Les musulmans du monde entier ont marqué aujourd’hui, vendredi, le premier jour de l’Aïd al-Fitr, célébré immédiatement après la fin du mois de Ramadan. La mosquée Al-Aqsa, sur l’esplanade des Mosquées à Jérusalem, est restée fermée une nouvelle fois, et des centaines de Palestiniens qui n’ont pas accepté la décision se sont rassemblés dès les premières heures du matin dans les rues proches des portes de la vieille ville et y ont tenu la prière de l’Aïd, en violation des directives du Commandement du front intérieur interdisant les rassemblements massifs dans l’espace public dans le contexte des tirs de missiles depuis l’Iran.
Les policiers du district de Jérusalem ont agi pour disperser les rassemblements.

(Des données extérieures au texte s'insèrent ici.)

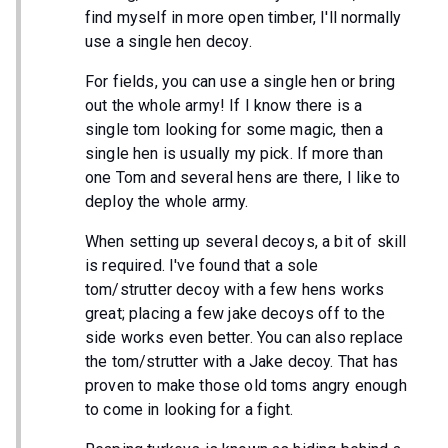
find myself in more open timber, I'll normally
use a single hen decoy.
For fields, you can use a single hen or bring
out the whole army! If I know there is a
single tom looking for some magic, then a
single hen is usually my pick. If more than
one Tom and several hens are there, I like to
deploy the whole army.
When setting up several decoys, a bit of skill
is required. I've found that a sole
tom/strutter decoy with a few hens works
great; placing a few jake decoys off to the
side works even better. You can also replace
the tom/strutter with a Jake decoy. That has
proven to make those old toms angry enough
to come in looking for a fight.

Dans certains endroits, les forces ont dû recourir à des moyens de dispersion de foule, notamment l’utilisation de gaz lacrymogène.
Dans quelle mesure cet événement est-il historiquement exceptionnel sur l’esplanade?
Les médias palestiniens et les réseaux sociaux soulignent qu’il s’agit de la première fois en 60 ans que le complexe d’Al-Aqsa reste fermé pendant l’Aïd al-Fitr (à l’exception de la période du coronavirus). L’interdiction d’entrée aujourd’hui s’ajoute aux trois dernières semaines, la majeure partie du mois de Ramadan, durant lesquelles l’esplanade est restée fermée en raison des tirs de missiles depuis l’Iran. Cela suscite une grande colère et frustration parmi les Palestiniens. Selon eux, il ne s’agit pas de mesures de sécurité destinées à sauver des vies, mais d’une exploitation cynique de la situation par Israël pour renforcer une hégémonie juive sur le site et les éloigner de la mosquée Al-Aqsa.
Ces derniers jours, un appel s’est diffusé sur les réseaux sociaux palestiniens exhortant les fidèles à ne pas respecter l’interdiction de rassemblement et à se rendre en grand nombre au point le plus proche possible de la mosquée afin d’y tenir la prière de l’Aïd. Cet appel s’est accompagné d’une fatwa émise par le cheikh Ikrima Sabri, président du Conseil islamique suprême et ancien mufti de Jérusalem, appelant à la fermeture de toutes les mosquées de Jérusalem le jour de la fête et à orienter les fidèles vers la mosquée Al-Aqsa.
En effet, beaucoup ont répondu à ces appels. Dès les premières heures du matin, des centaines de fidèles ont afflué vers les portes de la vieille ville et les rues environnantes. Les principaux rassemblements ont eu lieu près de la porte des Lions, de la porte de Damas et de la porte d’Hérode. Les fidèles ont déployé des tapis de prière sur les trottoirs et les routes et ont commencé la prière de l’Aïd, qui est devenue non seulement un acte religieux, mais aussi une forme de protestation et de défi face aux autorités israéliennes et aux règles imposées à la population palestinienne.
La police du district de Jérusalem, qui s’était préparée à cette éventualité et était déployée sur les différents sites, a commencé à disperser les rassemblements. Dans les endroits où les personnes tardaient à se disperser, notamment près de la porte d’Hérode, les forces ont dû recourir à la force, y compris l’usage de matraques et de gaz lacrymogène. Une personne a également été arrêtée lors de l’un des affrontements.